3 The Recommendation of the Corresponding Web Page Hyperlink Method

To achieve the navigation, you must understand the interest of objects so as to targeted. First of all, it should be recommended hyperlink consistent with user interests; Second, it must a hyperlink on a Web page and user interest in the match. We use the vector space model to achieve this match. Application in the text content analysis, we give the representation of the characteristics of web pages, the page p can be expressed as a k-dimensional vector, which feature items that the page p in fi weight. Because each corresponds to a Web page hyperlink, the hyperlink to each corresponding to a k-dimensional vector p. Suppose that a user browsed the web in the current m-hyperlinks, we interested users to calculate the k-vector and the m-dimensional vector of similarity, that is, trials, set a threshold α, according to the set threshold Value [4], we have the first three with the largest similarity to users interested in hyperlink recommendation to the user, completing the recommended action.

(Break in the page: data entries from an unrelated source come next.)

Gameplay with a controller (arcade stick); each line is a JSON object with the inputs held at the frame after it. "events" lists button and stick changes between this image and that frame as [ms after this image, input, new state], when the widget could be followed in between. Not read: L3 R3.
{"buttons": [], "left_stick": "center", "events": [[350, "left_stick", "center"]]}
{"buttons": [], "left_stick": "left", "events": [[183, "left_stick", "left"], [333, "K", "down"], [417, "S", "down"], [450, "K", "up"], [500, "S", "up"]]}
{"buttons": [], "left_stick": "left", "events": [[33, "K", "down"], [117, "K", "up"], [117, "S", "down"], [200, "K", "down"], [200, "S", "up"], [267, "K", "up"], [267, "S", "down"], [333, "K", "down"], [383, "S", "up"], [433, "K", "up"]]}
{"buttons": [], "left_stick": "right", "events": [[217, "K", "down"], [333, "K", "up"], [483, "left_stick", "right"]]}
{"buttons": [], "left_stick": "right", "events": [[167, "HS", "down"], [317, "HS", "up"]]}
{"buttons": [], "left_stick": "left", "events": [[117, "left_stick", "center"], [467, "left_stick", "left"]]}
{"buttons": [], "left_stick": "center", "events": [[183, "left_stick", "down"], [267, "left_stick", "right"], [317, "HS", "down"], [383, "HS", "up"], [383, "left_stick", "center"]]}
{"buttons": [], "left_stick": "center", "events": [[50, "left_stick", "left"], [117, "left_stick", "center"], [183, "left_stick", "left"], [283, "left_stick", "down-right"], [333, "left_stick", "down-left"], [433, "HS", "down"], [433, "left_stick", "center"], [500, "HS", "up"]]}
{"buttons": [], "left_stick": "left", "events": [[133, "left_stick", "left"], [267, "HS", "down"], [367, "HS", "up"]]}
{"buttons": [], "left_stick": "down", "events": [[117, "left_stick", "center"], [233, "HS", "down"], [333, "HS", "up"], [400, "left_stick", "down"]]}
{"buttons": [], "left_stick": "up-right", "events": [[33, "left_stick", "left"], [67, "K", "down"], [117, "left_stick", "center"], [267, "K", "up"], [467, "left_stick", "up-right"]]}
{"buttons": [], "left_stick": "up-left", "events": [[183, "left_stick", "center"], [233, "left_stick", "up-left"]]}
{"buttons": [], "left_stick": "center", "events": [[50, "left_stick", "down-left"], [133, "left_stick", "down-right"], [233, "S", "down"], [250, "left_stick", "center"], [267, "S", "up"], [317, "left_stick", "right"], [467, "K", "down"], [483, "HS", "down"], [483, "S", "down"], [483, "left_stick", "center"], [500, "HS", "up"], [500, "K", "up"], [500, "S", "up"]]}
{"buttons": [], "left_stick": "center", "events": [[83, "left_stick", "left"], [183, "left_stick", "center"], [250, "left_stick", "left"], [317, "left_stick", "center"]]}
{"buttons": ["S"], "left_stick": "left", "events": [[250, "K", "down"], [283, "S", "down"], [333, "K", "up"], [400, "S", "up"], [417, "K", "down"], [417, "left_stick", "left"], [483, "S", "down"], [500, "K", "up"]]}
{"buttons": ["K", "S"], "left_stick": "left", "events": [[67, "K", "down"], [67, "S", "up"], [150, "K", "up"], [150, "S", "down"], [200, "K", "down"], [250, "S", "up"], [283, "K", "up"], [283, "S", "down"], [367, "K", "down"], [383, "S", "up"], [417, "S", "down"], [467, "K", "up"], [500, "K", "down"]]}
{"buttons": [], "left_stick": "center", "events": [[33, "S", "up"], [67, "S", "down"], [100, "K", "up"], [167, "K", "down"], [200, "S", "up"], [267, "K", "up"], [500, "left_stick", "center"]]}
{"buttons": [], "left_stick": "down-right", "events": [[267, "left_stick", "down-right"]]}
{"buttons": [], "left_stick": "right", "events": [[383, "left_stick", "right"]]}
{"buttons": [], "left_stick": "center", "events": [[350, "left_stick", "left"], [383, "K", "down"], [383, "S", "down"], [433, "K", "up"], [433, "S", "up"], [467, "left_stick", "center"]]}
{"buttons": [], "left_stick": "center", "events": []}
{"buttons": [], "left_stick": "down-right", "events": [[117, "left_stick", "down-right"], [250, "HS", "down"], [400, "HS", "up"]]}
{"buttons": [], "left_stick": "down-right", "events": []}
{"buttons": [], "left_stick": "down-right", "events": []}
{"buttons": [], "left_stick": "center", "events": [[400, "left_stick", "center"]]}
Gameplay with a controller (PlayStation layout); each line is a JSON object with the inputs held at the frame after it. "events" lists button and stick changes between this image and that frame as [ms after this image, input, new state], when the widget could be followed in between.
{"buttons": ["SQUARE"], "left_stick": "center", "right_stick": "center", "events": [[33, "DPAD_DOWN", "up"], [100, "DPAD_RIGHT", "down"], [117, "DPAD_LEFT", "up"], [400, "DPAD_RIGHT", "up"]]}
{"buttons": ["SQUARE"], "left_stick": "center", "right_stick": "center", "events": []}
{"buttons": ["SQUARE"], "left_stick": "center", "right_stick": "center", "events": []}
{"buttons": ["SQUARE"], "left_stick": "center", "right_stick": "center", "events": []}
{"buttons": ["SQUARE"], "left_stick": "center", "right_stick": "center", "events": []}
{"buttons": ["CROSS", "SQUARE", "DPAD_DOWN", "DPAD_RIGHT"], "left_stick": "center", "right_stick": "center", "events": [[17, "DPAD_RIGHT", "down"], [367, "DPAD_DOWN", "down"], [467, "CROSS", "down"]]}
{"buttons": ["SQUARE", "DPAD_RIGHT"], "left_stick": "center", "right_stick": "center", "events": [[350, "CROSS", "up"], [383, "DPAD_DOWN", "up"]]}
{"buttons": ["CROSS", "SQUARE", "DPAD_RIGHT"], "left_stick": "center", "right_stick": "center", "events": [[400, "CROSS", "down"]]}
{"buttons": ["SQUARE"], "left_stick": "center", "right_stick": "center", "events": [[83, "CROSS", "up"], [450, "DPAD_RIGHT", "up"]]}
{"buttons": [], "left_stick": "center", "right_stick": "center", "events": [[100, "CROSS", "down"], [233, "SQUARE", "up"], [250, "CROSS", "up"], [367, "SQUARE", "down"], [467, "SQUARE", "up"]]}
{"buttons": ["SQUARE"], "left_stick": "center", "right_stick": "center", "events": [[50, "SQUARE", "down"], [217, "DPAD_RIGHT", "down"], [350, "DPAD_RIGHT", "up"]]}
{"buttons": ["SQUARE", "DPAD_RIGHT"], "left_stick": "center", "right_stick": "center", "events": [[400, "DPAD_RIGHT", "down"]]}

4 The Recommended Method Based on Cooperation

Based on cooperation, the recommended approach is also known as collaborative filtering, a person’s interest is not isolated, it is a relative concern in the interest of a group. Under normal circumstances the information received by people around the crowds is a particular result. Based on the above factors, we can group similar information to evaluate through their recommendations to other groups of users. Under normal circumstances, the use of groups of people can be divided into two types of active and passive, active people can make full use of the initiative to provide feedback, which feedback will be applied to filter non-active population, its drawback is that information resources must be considered characteristics and can not find information of interest to the user, when the system uses the early, less education information resources, the use of proximity between objects is not easy to be investigated through the evaluation.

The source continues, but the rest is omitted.